#### To do:
Keep the pictures out of your copy. Transcribe the records below exactly.

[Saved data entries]
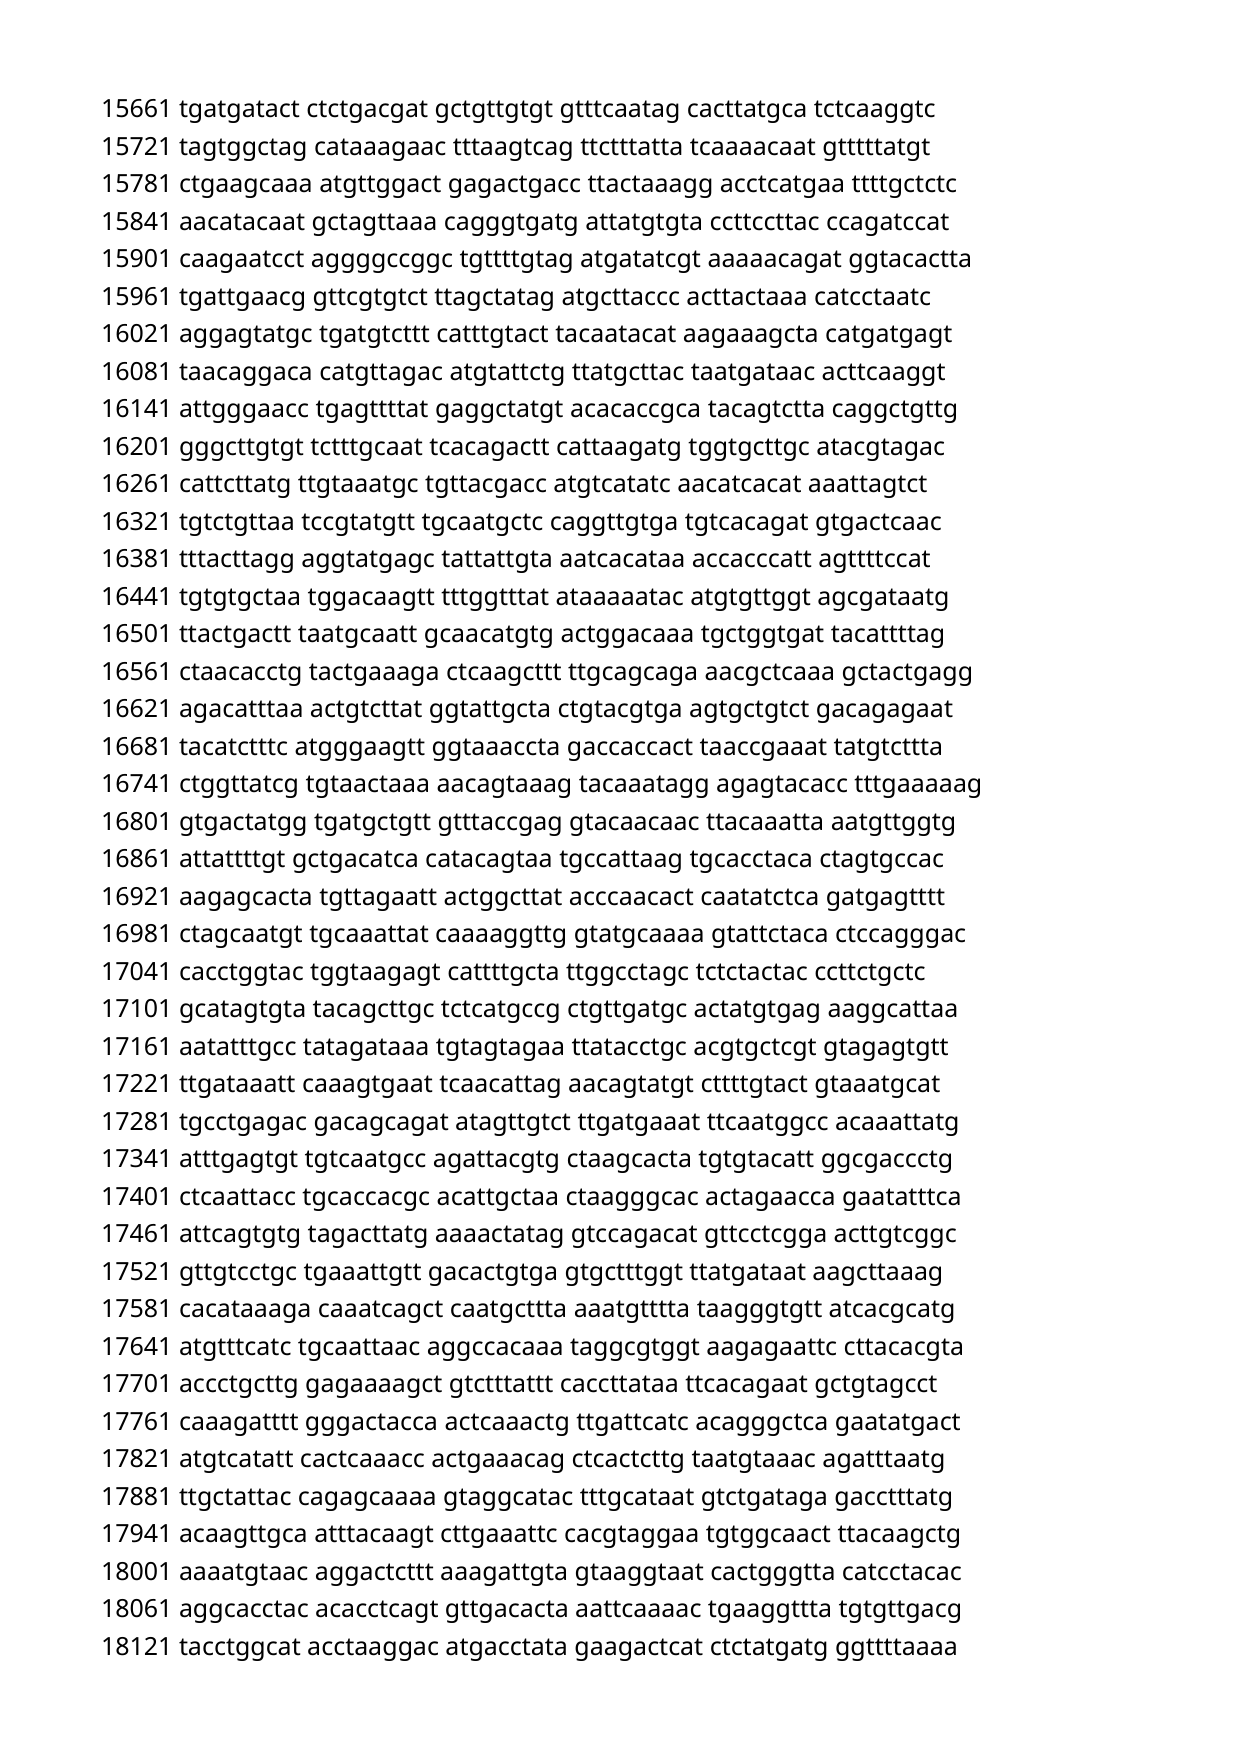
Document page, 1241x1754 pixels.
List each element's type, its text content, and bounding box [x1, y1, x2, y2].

text 16801 gtgactatgg tgatgctgtt gtttaccgag gtacaacaac ttacaaatta aatgttggtg [75, 802, 1165, 839]
text 17581 cacataaaga caaatcagct caatgcttta aaatgtttta taagggtgtt atcacgcatg [75, 1289, 1165, 1327]
text 16501 ttactgactt taatgcaatt gcaacatgtg actggacaaa tgctggtgat tacattttag [75, 614, 1165, 652]
text 17401 ctcaattacc tgcaccacgc acattgctaa ctaagggcac actagaacca gaatatttca [75, 1177, 1165, 1214]
text 16861 attattttgt gctgacatca catacagtaa tgccattaag tgcacctaca ctagtgccac [75, 839, 1165, 877]
text 16561 ctaacacctg tactgaaaga ctcaagcttt ttgcagcaga aacgctcaaa gctactgagg [75, 652, 1165, 689]
text 17341 atttgagtgt tgtcaatgcc agattacgtg ctaagcacta tgtgtacatt ggcgaccctg [75, 1139, 1165, 1177]
text 15781 ctgaagcaaa atgttggact gagactgacc ttactaaagg acctcatgaa ttttgctctc [75, 164, 1165, 202]
text 17821 atgtcatatt cactcaaacc actgaaacag ctcactcttg taatgtaaac agatttaatg [75, 1439, 1165, 1477]
text 16141 attgggaacc tgagttttat gaggctatgt acacaccgca tacagtctta caggctgttg [75, 389, 1165, 427]
text 17941 acaagttgca atttacaagt cttgaaattc cacgtaggaa tgtggcaact ttacaagctg [75, 1514, 1165, 1552]
text 16021 aggagtatgc tgatgtcttt catttgtact tacaatacat aagaaagcta catgatgagt [75, 314, 1165, 352]
text 16081 taacaggaca catgttagac atgtattctg ttatgcttac taatgataac acttcaaggt [75, 352, 1165, 389]
text 18061 aggcacctac acacctcagt gttgacacta aattcaaaac tgaaggttta tgtgttgacg [75, 1589, 1165, 1627]
text 17101 gcatagtgta tacagcttgc tctcatgccg ctgttgatgc actatgtgag aaggcattaa [75, 989, 1165, 1027]
text 16201 gggcttgtgt tctttgcaat tcacagactt cattaagatg tggtgcttgc atacgtagac [75, 427, 1165, 464]
text 17161 aatatttgcc tatagataaa tgtagtagaa ttatacctgc acgtgctcgt gtagagtgtt [75, 1027, 1165, 1064]
text 15841 aacatacaat gctagttaaa cagggtgatg attatgtgta ccttccttac ccagatccat [75, 202, 1165, 239]
text 17221 ttgataaatt caaagtgaat tcaacattag aacagtatgt cttttgtact gtaaatgcat [75, 1064, 1165, 1102]
text 17041 cacctggtac tggtaagagt cattttgcta ttggcctagc tctctactac ccttctgctc [75, 952, 1165, 989]
text 16621 agacatttaa actgtcttat ggtattgcta ctgtacgtga agtgctgtct gacagagaat [75, 689, 1165, 727]
text 17761 caaagatttt gggactacca actcaaactg ttgattcatc acagggctca gaatatgact [75, 1402, 1165, 1439]
text 17701 accctgcttg gagaaaagct gtctttattt caccttataa ttcacagaat gctgtagcct [75, 1364, 1165, 1402]
text 16681 tacatctttc atgggaagtt ggtaaaccta gaccaccact taaccgaaat tatgtcttta [75, 727, 1165, 764]
text 17881 ttgctattac cagagcaaaa gtaggcatac tttgcataat gtctgataga gacctttatg [75, 1477, 1165, 1514]
text 17641 atgtttcatc tgcaattaac aggccacaaa taggcgtggt aagagaattc cttacacgta [75, 1327, 1165, 1364]
text 15961 tgattgaacg gttcgtgtct ttagctatag atgcttaccc acttactaaa catcctaatc [75, 277, 1165, 314]
text 16741 ctggttatcg tgtaactaaa aacagtaaag tacaaatagg agagtacacc tttgaaaaag [75, 764, 1165, 802]
text 15901 caagaatcct aggggccggc tgttttgtag atgatatcgt aaaaacagat ggtacactta [75, 239, 1165, 277]
text 16921 aagagcacta tgttagaatt actggcttat acccaacact caatatctca gatgagtttt [75, 877, 1165, 914]
text 17461 attcagtgtg tagacttatg aaaactatag gtccagacat gttcctcgga acttgtcggc [75, 1214, 1165, 1252]
text 16381 tttacttagg aggtatgagc tattattgta aatcacataa accacccatt agttttccat [75, 539, 1165, 577]
text 15721 tagtggctag cataaagaac tttaagtcag ttctttatta tcaaaacaat gtttttatgt [75, 127, 1165, 164]
text 17281 tgcctgagac gacagcagat atagttgtct ttgatgaaat ttcaatggcc acaaattatg [75, 1102, 1165, 1139]
text 16261 cattcttatg ttgtaaatgc tgttacgacc atgtcatatc aacatcacat aaattagtct [75, 464, 1165, 502]
text 18001 aaaatgtaac aggactcttt aaagattgta gtaaggtaat cactgggtta catcctacac [75, 1552, 1165, 1589]
text 16441 tgtgtgctaa tggacaagtt tttggtttat ataaaaatac atgtgttggt agcgataatg [75, 577, 1165, 614]
text 16981 ctagcaatgt tgcaaattat caaaaggttg gtatgcaaaa gtattctaca ctccagggac [75, 914, 1165, 952]
text 18121 tacctggcat acctaaggac atgacctata gaagactcat ctctatgatg ggttttaaaa [75, 1627, 1165, 1664]
text 16321 tgtctgttaa tccgtatgtt tgcaatgctc caggttgtga tgtcacagat gtgactcaac [75, 502, 1165, 539]
text 17521 gttgtcctgc tgaaattgtt gacactgtga gtgctttggt ttatgataat aagcttaaag [75, 1252, 1165, 1289]
text 15661 tgatgatact ctctgacgat gctgttgtgt gtttcaatag cacttatgca tctcaaggtc [75, 89, 1165, 127]
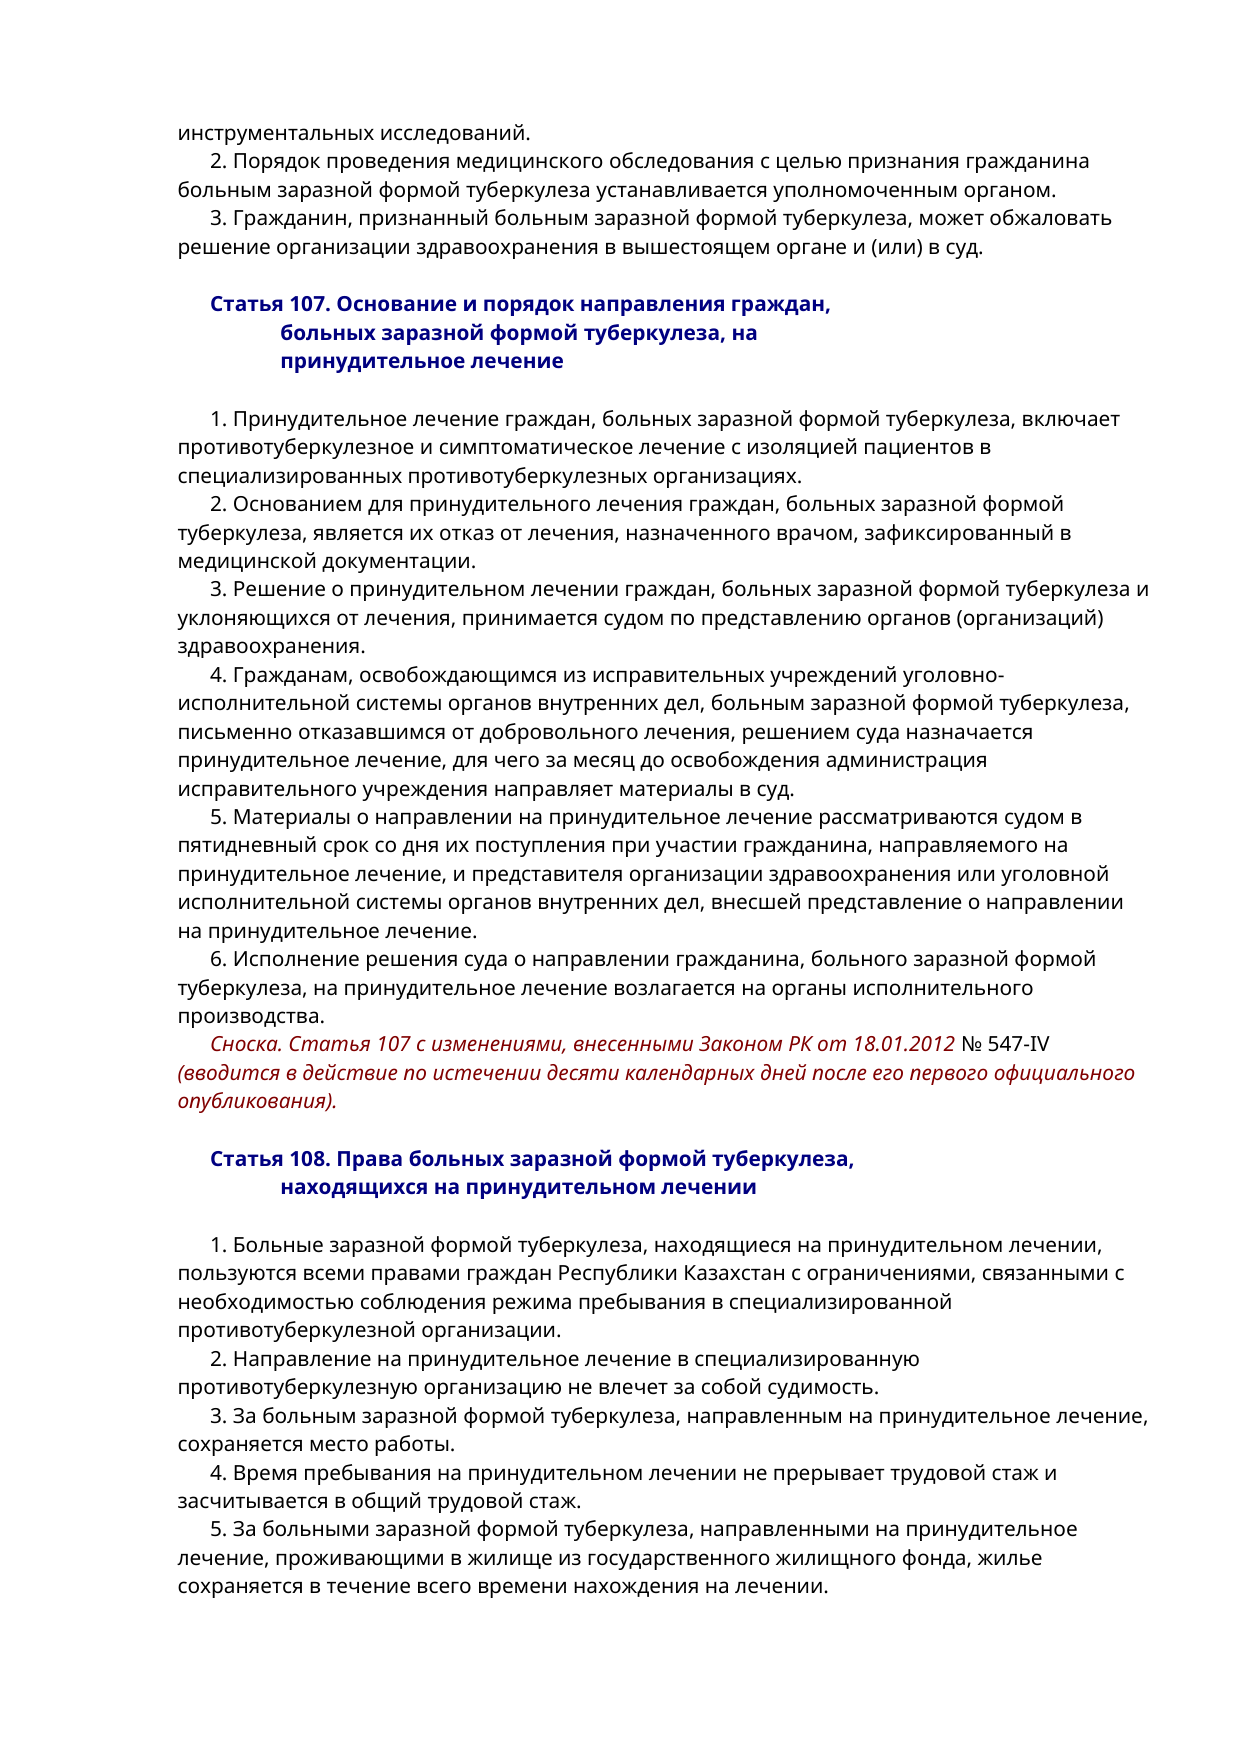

#### Final answer:
Document page, 1241x1754 pixels.
List each element's type, its text content, and bounding box [x1, y1, x2, y2].

text 16801 gtgactatgg tgatgctgtt gtttaccgag gtacaacaac ttacaaatta aatgttggtg [75, 802, 1165, 839]
text 17581 cacataaaga caaatcagct caatgcttta aaatgtttta taagggtgtt atcacgcatg [75, 1289, 1165, 1327]
text 16501 ttactgactt taatgcaatt gcaacatgtg actggacaaa tgctggtgat tacattttag [75, 614, 1165, 652]
text 17401 ctcaattacc tgcaccacgc acattgctaa ctaagggcac actagaacca gaatatttca [75, 1177, 1165, 1214]
text 16861 attattttgt gctgacatca catacagtaa tgccattaag tgcacctaca ctagtgccac [75, 839, 1165, 877]
text 16561 ctaacacctg tactgaaaga ctcaagcttt ttgcagcaga aacgctcaaa gctactgagg [75, 652, 1165, 689]
text 17341 atttgagtgt tgtcaatgcc agattacgtg ctaagcacta tgtgtacatt ggcgaccctg [75, 1139, 1165, 1177]
text 15781 ctgaagcaaa atgttggact gagactgacc ttactaaagg acctcatgaa ttttgctctc [75, 164, 1165, 202]
text 17821 atgtcatatt cactcaaacc actgaaacag ctcactcttg taatgtaaac agatttaatg [75, 1439, 1165, 1477]
text 16141 attgggaacc tgagttttat gaggctatgt acacaccgca tacagtctta caggctgttg [75, 389, 1165, 427]
text 17941 acaagttgca atttacaagt cttgaaattc cacgtaggaa tgtggcaact ttacaagctg [75, 1514, 1165, 1552]
text 16021 aggagtatgc tgatgtcttt catttgtact tacaatacat aagaaagcta catgatgagt [75, 314, 1165, 352]
text 16081 taacaggaca catgttagac atgtattctg ttatgcttac taatgataac acttcaaggt [75, 352, 1165, 389]
text 18061 aggcacctac acacctcagt gttgacacta aattcaaaac tgaaggttta tgtgttgacg [75, 1589, 1165, 1627]
text 17101 gcatagtgta tacagcttgc tctcatgccg ctgttgatgc actatgtgag aaggcattaa [75, 989, 1165, 1027]
text 16201 gggcttgtgt tctttgcaat tcacagactt cattaagatg tggtgcttgc atacgtagac [75, 427, 1165, 464]
text 17161 aatatttgcc tatagataaa tgtagtagaa ttatacctgc acgtgctcgt gtagagtgtt [75, 1027, 1165, 1064]
text 15841 aacatacaat gctagttaaa cagggtgatg attatgtgta ccttccttac ccagatccat [75, 202, 1165, 239]
text 17221 ttgataaatt caaagtgaat tcaacattag aacagtatgt cttttgtact gtaaatgcat [75, 1064, 1165, 1102]
text 17041 cacctggtac tggtaagagt cattttgcta ttggcctagc tctctactac ccttctgctc [75, 952, 1165, 989]
text 16621 agacatttaa actgtcttat ggtattgcta ctgtacgtga agtgctgtct gacagagaat [75, 689, 1165, 727]
text 17761 caaagatttt gggactacca actcaaactg ttgattcatc acagggctca gaatatgact [75, 1402, 1165, 1439]
text 17701 accctgcttg gagaaaagct gtctttattt caccttataa ttcacagaat gctgtagcct [75, 1364, 1165, 1402]
text 16681 tacatctttc atgggaagtt ggtaaaccta gaccaccact taaccgaaat tatgtcttta [75, 727, 1165, 764]
text 17881 ttgctattac cagagcaaaa gtaggcatac tttgcataat gtctgataga gacctttatg [75, 1477, 1165, 1514]
text 17641 atgtttcatc tgcaattaac aggccacaaa taggcgtggt aagagaattc cttacacgta [75, 1327, 1165, 1364]
text 15961 tgattgaacg gttcgtgtct ttagctatag atgcttaccc acttactaaa catcctaatc [75, 277, 1165, 314]
text 16741 ctggttatcg tgtaactaaa aacagtaaag tacaaatagg agagtacacc tttgaaaaag [75, 764, 1165, 802]
text 15901 caagaatcct aggggccggc tgttttgtag atgatatcgt aaaaacagat ggtacactta [75, 239, 1165, 277]
text 16921 aagagcacta tgttagaatt actggcttat acccaacact caatatctca gatgagtttt [75, 877, 1165, 914]
text 17461 attcagtgtg tagacttatg aaaactatag gtccagacat gttcctcgga acttgtcggc [75, 1214, 1165, 1252]
text 16381 tttacttagg aggtatgagc tattattgta aatcacataa accacccatt agttttccat [75, 539, 1165, 577]
text 15721 tagtggctag cataaagaac tttaagtcag ttctttatta tcaaaacaat gtttttatgt [75, 127, 1165, 164]
text 17281 tgcctgagac gacagcagat atagttgtct ttgatgaaat ttcaatggcc acaaattatg [75, 1102, 1165, 1139]
text 16261 cattcttatg ttgtaaatgc tgttacgacc atgtcatatc aacatcacat aaattagtct [75, 464, 1165, 502]
text 18001 aaaatgtaac aggactcttt aaagattgta gtaaggtaat cactgggtta catcctacac [75, 1552, 1165, 1589]
text 16441 tgtgtgctaa tggacaagtt tttggtttat ataaaaatac atgtgttggt agcgataatg [75, 577, 1165, 614]
text 16981 ctagcaatgt tgcaaattat caaaaggttg gtatgcaaaa gtattctaca ctccagggac [75, 914, 1165, 952]
text 18121 tacctggcat acctaaggac atgacctata gaagactcat ctctatgatg ggttttaaaa [75, 1627, 1165, 1664]
text 16321 tgtctgttaa tccgtatgtt tgcaatgctc caggttgtga tgtcacagat gtgactcaac [75, 502, 1165, 539]
text 17521 gttgtcctgc tgaaattgtt gacactgtga gtgctttggt ttatgataat aagcttaaag [75, 1252, 1165, 1289]
text 15661 tgatgatact ctctgacgat gctgttgtgt gtttcaatag cacttatgca tctcaaggtc [75, 89, 1165, 127]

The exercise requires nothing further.